→ Text excerpt
+++
Re: [RFC] fib_trie: flush improvement

netdev.vger.kernel.org archive mirror
 help / color / mirror / Atom feed

From: Eric Dumazet <dada1@cosmosbay.com>
To: Stephen Hemminger <shemminger@vyatta.com>
Cc: Robert Olsson <Robert.Olsson@data.slu.se>,
	David Miller <davem@davemloft.net>,
	netdev@vger.kernel.org
Subject: Re: [RFC] fib_trie: flush improvement
Date: Wed, 02 Apr 2008 21:36:17 +0200	[thread overview]
Message-ID: <47F3E031.1030806@cosmosbay.com> (raw)
In-Reply-To: <20080402110335.66b04181@extreme>

[-- Attachment #1: Type: text/plain, Size: 3172 bytes --]

Stephen Hemminger a écrit :
> On Wed, 02 Apr 2008 16:35:04 +0200
> Eric Dumazet <dada1@cosmosbay.com> wrote:
> 
>> Eric Dumazet a écrit :
>>> Stephen Hemminger a écrit :
>>>> This is an attempt to fix the problem described in:
>>>>      http://bugzilla.kernel.org/show_bug.cgi?id=6648
>>>> I can reproduce this by loading lots and lots of routes and the taking
>>>> the interface down. This causes all entries in trie to be flushed, but
>>>> each leaf removal causes a rebalance of the trie. And since the removal
>>>> is depth first, it creates lots of needless work.
+++
→ Work to complete
(1) Say whether each statement agrees with the fib_trie message, answering yes or no and quoting the words that decide it. (a) The message was addressed to Stephen Hemminger. (b) The attachment is in HTML format. (c) Each leaf removal triggers a rebalance of the trie.
(2) Answer these questions from the fib_trie message.
(a) What date and time does the message carry?
(b) How large is the attachment?
(c) After loading many routes, what step reproduces the problem?
Use only the fib_trie message to answer.

→ Supplied information
+++
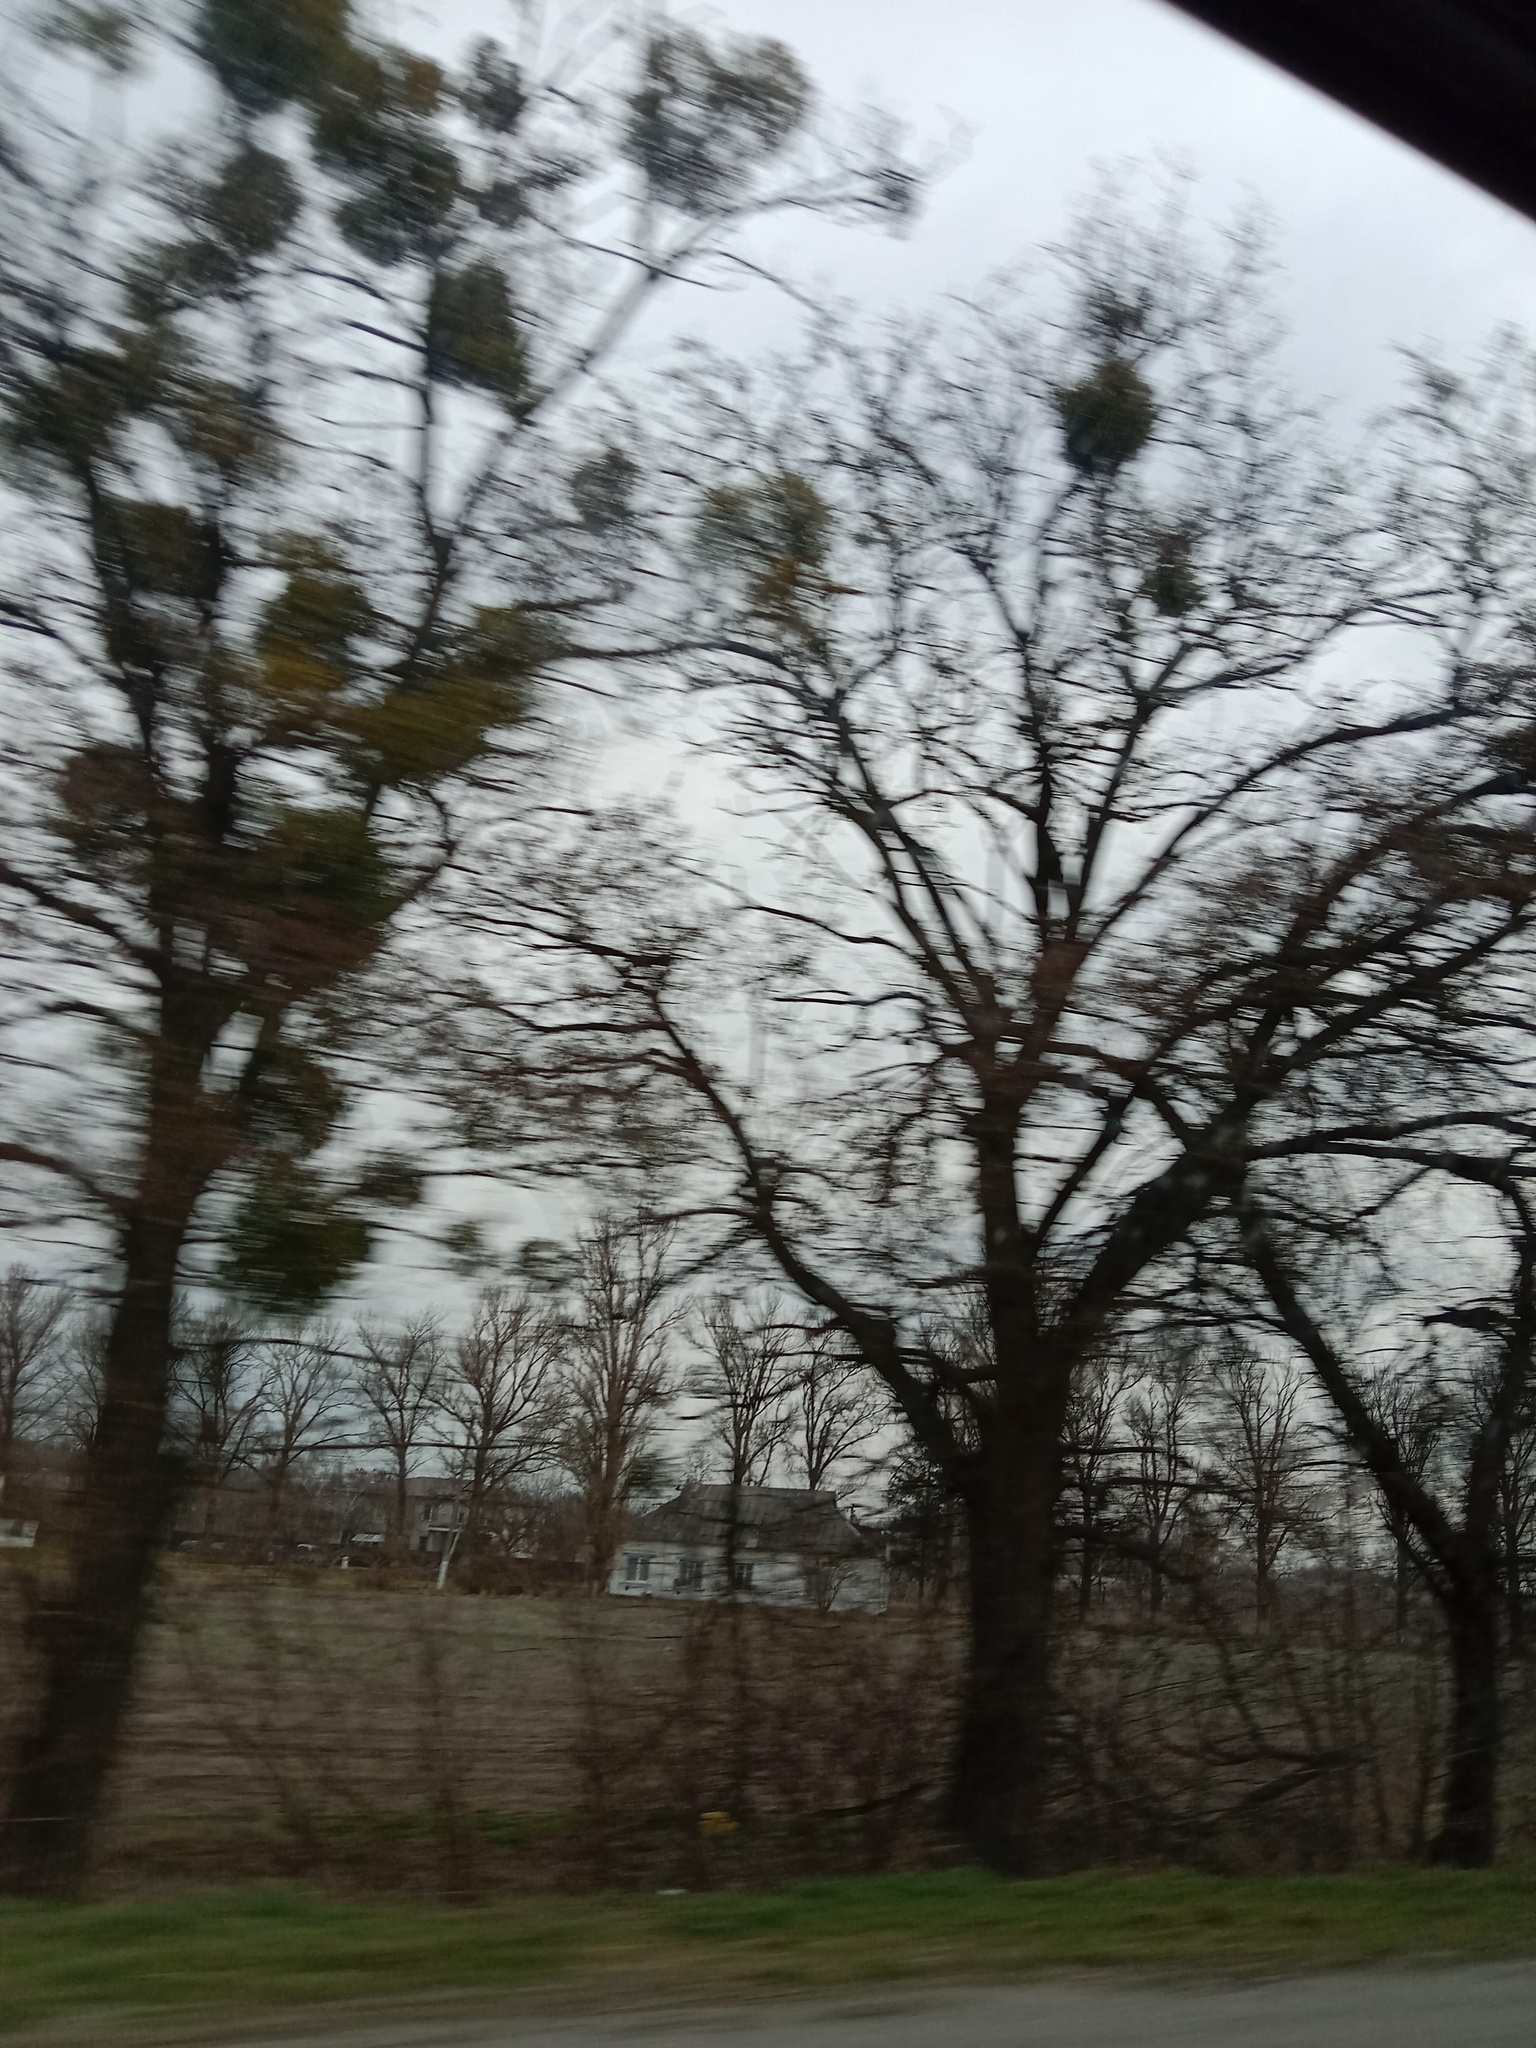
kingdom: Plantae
+++
→ Answers to the tasks
(1)
(a) Yes: "To: Stephen Hemminger <shemminger@vyatta.com>"
(b) No: "Type: text/plain"
(c) Yes: "each leaf removal causes a rebalance of the trie"

(2)
(a) Wed, 02 Apr 2008 21:36:17 +0200
(b) 3172 bytes
(c) Taking the interface down.